Je suis une jeune salariée de Pôle emploi. aurore-boreale@orange.fr
JL Walter le 9 avril 2013 à Paris
AFP 15 avril 2013
Le médiateur national de Pôle emploi Jean-Louis Walter estime dans son dernier rapport, que la réglementation d’indemnisation chômage «a besoin d’être modernisée», notant par ailleurs que «menaces et chantages au suicide deviennent très courants» dans les dossiers reçus.
«Née d’une époque où le CDI était la norme», la règlementation de l’assurance chômage, appliquée par Pôle emploi mais définie par les partenaires sociaux au sein de l’Unédic, «peine à suivre l’évolution d’un marché du travail sur lequel les contrats à durée déterminée sont majoritaires», écrit le médiateur dans son rapport 2012, qui sera mis en ligne jeudi, et dont les Echos font état lundi.
Alors que la convention d’assurance chômage doit être renégociée avant la fin l’année, il recommande «une réflexion globale sur les effets et les conséquences de l’activité réduite», le dispositif permettant de cumuler une activité avec une allocation, que ce soit sur «l’accès à l’emploi, au logement, aux prêts bancaires, à la santé, etc.»
En 2012, le médiateur national et ses représentants en région ont été saisis sur 22 165 dossiers (+5% par rapport à 2011).

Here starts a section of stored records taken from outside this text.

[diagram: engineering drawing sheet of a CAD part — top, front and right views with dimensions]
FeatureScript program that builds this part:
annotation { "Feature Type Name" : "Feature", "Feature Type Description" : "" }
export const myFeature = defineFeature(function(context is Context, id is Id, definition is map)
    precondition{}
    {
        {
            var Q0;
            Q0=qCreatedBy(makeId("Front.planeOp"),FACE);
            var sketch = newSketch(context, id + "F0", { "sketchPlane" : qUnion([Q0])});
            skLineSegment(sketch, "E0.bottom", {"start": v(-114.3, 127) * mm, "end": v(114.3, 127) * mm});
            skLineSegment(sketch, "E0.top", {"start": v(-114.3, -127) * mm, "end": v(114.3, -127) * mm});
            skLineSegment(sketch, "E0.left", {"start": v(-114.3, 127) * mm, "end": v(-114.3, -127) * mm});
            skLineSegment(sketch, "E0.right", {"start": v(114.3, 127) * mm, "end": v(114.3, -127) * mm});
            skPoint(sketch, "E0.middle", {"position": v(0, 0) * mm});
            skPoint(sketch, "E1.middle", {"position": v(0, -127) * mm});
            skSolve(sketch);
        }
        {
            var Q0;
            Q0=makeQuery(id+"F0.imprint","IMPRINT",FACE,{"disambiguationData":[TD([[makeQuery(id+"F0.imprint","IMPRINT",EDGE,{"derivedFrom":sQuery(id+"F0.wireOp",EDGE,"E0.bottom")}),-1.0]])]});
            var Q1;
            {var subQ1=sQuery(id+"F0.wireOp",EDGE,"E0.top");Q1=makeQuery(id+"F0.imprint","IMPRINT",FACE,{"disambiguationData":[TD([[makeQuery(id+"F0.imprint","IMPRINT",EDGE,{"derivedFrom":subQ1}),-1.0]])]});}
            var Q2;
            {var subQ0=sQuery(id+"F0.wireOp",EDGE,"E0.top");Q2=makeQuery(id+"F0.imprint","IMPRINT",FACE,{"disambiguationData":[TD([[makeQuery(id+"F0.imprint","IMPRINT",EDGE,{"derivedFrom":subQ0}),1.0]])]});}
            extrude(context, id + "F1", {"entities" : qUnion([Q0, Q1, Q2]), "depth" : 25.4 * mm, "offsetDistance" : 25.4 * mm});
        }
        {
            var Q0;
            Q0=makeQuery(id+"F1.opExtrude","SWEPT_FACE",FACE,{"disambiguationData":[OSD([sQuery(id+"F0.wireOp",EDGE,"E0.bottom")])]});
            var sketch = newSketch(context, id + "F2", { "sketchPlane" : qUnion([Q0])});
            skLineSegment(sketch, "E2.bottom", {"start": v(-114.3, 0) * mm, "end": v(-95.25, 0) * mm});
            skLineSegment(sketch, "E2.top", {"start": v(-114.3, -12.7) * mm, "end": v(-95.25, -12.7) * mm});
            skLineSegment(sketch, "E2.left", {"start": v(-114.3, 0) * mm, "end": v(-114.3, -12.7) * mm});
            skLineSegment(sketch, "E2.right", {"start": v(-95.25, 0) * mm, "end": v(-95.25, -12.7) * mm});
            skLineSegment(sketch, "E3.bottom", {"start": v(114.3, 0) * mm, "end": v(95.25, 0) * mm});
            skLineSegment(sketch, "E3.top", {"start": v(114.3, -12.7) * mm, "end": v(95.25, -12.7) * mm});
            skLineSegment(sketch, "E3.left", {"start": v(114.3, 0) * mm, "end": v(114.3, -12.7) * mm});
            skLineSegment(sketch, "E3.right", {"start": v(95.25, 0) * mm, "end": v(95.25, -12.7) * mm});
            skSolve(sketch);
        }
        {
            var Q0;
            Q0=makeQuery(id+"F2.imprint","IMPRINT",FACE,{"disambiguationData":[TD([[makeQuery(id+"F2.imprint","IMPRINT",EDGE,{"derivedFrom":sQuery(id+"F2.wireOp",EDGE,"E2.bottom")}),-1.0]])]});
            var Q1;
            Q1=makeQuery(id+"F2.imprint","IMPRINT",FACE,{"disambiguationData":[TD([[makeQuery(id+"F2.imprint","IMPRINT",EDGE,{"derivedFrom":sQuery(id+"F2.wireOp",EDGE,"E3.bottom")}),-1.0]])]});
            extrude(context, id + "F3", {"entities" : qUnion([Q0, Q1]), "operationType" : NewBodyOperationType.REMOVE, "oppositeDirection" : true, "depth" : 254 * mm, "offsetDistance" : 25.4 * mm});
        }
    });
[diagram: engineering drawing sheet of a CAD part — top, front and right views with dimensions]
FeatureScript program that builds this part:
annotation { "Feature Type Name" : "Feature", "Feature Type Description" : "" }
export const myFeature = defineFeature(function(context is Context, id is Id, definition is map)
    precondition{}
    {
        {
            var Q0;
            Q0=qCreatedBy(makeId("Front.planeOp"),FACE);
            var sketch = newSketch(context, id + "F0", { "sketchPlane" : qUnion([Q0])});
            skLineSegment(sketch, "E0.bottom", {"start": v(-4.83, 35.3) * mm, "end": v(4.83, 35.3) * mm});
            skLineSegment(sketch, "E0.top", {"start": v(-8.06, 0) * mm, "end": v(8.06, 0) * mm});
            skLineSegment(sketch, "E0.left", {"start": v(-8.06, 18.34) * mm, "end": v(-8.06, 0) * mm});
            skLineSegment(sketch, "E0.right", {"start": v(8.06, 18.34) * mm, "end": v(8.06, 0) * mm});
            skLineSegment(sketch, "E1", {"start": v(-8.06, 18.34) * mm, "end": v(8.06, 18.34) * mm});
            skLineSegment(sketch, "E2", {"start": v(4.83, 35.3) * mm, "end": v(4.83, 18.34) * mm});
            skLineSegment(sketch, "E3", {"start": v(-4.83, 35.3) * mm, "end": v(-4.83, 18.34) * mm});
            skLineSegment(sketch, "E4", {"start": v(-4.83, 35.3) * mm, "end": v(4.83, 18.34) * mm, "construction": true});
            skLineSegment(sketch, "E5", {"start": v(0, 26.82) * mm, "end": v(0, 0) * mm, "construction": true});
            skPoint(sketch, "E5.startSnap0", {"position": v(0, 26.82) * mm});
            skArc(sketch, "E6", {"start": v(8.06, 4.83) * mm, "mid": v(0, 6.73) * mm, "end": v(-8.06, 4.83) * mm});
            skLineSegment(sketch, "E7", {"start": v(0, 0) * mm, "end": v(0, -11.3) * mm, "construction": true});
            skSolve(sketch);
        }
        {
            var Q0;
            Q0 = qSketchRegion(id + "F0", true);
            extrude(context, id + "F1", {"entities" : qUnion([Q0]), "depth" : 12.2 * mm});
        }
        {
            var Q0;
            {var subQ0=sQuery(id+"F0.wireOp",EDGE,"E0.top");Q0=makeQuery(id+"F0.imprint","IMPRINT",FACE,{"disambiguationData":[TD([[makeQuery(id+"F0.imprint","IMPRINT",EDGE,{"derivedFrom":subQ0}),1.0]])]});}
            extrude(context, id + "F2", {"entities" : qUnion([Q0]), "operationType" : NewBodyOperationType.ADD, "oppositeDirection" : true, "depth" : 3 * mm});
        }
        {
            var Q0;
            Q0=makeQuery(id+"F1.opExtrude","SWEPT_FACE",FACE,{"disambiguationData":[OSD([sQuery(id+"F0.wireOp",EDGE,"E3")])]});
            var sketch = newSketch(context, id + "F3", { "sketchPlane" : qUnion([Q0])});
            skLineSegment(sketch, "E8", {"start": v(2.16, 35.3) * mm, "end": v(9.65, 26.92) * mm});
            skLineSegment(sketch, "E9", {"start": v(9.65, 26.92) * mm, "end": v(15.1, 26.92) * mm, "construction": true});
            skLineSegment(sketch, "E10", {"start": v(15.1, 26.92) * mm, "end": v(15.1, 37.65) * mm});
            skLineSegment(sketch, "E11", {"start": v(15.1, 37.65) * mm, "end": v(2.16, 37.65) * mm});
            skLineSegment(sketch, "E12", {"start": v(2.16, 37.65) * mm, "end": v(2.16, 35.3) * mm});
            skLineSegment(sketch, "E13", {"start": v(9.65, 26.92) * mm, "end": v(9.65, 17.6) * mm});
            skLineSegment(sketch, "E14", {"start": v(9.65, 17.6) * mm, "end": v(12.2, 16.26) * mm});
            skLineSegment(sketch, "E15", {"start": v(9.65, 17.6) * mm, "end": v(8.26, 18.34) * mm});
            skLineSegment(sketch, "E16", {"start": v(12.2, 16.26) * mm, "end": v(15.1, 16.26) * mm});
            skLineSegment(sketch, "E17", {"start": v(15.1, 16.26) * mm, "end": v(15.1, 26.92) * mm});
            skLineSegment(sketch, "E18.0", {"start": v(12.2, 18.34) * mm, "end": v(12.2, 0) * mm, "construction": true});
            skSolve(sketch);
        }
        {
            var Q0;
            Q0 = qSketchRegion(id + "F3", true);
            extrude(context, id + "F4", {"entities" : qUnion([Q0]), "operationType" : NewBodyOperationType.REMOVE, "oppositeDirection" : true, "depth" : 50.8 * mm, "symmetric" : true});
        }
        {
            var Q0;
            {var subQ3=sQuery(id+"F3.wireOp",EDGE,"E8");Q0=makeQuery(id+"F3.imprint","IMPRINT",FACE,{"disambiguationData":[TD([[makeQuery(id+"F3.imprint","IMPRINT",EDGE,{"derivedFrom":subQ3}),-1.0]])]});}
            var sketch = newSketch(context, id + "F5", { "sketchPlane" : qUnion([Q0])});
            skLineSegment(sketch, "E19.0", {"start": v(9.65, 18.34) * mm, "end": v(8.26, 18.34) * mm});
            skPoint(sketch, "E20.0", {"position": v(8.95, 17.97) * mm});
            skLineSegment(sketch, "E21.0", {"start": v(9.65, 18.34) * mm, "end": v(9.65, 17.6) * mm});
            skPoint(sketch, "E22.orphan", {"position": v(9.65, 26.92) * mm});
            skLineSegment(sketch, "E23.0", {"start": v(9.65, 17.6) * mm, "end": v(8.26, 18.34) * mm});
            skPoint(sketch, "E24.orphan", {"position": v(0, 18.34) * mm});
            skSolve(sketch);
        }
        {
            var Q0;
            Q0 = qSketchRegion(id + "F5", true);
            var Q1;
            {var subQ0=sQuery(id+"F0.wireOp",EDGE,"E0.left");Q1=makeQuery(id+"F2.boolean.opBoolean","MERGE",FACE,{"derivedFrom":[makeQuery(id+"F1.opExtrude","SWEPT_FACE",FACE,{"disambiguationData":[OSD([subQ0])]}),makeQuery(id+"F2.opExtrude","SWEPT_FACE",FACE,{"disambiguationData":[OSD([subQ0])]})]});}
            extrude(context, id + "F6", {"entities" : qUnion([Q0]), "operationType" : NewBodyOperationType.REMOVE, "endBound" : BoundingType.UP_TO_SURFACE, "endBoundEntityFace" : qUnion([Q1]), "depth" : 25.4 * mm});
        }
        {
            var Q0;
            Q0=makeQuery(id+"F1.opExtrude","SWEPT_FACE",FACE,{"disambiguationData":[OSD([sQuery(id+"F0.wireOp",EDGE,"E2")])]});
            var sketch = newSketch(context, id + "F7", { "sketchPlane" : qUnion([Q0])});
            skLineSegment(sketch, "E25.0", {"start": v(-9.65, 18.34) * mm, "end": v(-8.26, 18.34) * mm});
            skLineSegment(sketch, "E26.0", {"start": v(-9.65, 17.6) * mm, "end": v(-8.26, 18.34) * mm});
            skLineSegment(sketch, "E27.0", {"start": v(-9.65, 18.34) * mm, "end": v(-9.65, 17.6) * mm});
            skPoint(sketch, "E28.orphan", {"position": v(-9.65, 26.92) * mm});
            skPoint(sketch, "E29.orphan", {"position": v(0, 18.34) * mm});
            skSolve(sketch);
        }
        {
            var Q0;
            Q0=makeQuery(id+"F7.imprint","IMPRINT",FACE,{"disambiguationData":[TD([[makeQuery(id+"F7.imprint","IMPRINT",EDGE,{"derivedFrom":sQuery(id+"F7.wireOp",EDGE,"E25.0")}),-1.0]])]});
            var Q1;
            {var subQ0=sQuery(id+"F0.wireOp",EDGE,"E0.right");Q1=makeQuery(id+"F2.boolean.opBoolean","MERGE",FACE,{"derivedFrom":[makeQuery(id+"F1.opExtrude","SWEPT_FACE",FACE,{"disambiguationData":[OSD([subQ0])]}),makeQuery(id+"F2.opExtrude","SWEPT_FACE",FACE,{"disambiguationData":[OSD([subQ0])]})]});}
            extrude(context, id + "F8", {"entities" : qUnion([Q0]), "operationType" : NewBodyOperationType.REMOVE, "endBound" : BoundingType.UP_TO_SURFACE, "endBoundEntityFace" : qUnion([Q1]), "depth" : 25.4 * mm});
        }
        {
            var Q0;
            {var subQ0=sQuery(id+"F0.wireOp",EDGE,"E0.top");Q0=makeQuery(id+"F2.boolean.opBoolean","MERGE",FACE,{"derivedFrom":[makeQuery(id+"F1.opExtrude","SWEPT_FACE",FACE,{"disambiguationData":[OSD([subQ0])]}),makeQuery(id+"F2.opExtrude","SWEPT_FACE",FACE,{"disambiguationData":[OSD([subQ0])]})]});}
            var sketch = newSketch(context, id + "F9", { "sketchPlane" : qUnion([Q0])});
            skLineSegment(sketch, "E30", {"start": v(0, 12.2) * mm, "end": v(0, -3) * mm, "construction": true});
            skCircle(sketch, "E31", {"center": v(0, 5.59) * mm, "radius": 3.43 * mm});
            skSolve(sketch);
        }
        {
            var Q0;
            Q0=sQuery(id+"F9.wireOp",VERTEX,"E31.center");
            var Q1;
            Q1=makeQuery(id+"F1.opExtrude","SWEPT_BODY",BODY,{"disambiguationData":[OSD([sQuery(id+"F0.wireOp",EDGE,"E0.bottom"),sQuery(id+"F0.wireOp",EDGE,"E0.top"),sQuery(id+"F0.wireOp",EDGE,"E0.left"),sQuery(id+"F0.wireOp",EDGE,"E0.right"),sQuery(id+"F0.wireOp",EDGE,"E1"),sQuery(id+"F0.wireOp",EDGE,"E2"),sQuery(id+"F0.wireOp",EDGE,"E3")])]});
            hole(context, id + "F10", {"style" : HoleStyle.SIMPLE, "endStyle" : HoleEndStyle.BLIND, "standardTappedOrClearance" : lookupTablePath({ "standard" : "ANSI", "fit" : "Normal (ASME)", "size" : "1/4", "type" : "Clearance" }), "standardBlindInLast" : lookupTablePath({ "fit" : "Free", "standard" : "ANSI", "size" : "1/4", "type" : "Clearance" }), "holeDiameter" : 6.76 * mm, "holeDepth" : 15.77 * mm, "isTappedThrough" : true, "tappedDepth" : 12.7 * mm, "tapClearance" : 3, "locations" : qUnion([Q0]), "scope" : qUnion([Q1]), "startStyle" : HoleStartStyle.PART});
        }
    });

Ce chiffre représente moins de 3% des réclamations déposées dans les agences, dont le nombre a plus que doublé en deux ans (755 168 en 2012), recense le rapport. Environ 60% des saisines portent sur des questions d’indemnisation, 6% font suite à une radiation. Dans un tiers des cas, la demande est satisfaite totalement (34%) ou partiellement (5%). Dans 38% des cas, la décision est maintenue.
Celui qui se définit comme «l’acteur d’apaisement» pour faciliter la mission de Pôle emploi note par ailleurs que «la violence croissante des courriers et des propos ne cesse de se confirmer. Menaces et chantage au suicide deviennent très courants».
Sur les indus, ces sommes trop perçues réclamées par Pôle emploi aux chômeurs, la fin de la rétroactivité des radiations, au 1er janvier 2013, a été «un premier pas». Mais «entre enjeux financiers pour les uns et impact psychologique pour les autres, il y a un point d’équilibre à trouver», affirme-t-il.
Le médiateur publiera en juin des préconisations spécifiques sur le sujet. Sans attendre, il demande au directeur général de veiller à ce que les directeurs d’agence usent de leur pouvoir d’annuler les dettes (dans la limite de 650 euros). Celui-ci est utilisé «de façon très hétérogène», précise-t-il. Sur l’amélioration de la rédaction des courriers, cheval de bataille déjà de son prédécesseur, Walter «espère constater des avancées majeures» en 2013 alors que plusieurs réunions de travail sont encore prévues.
Enfin, le médiateur attache à son rapport une «charte» de son action. Destinée à la fois aux demandeurs d’emploi et aux conseillers, celle-ci rappelle que la saisine du médiateur doit avoir été précédée d’une réclamation en agence (77% des réclamations reçues). «Je ne serai pas resté trois ans si je n’avais pas le sentiment d’être utile. La fonction de médiateur est maintenant bien installée à Pôle emploi. Je dis les choses : je suis peut-être le poil à gratter de Pôle emploi et de l’Unédic, mais c’est pour leur bien», a-t-il expliqué.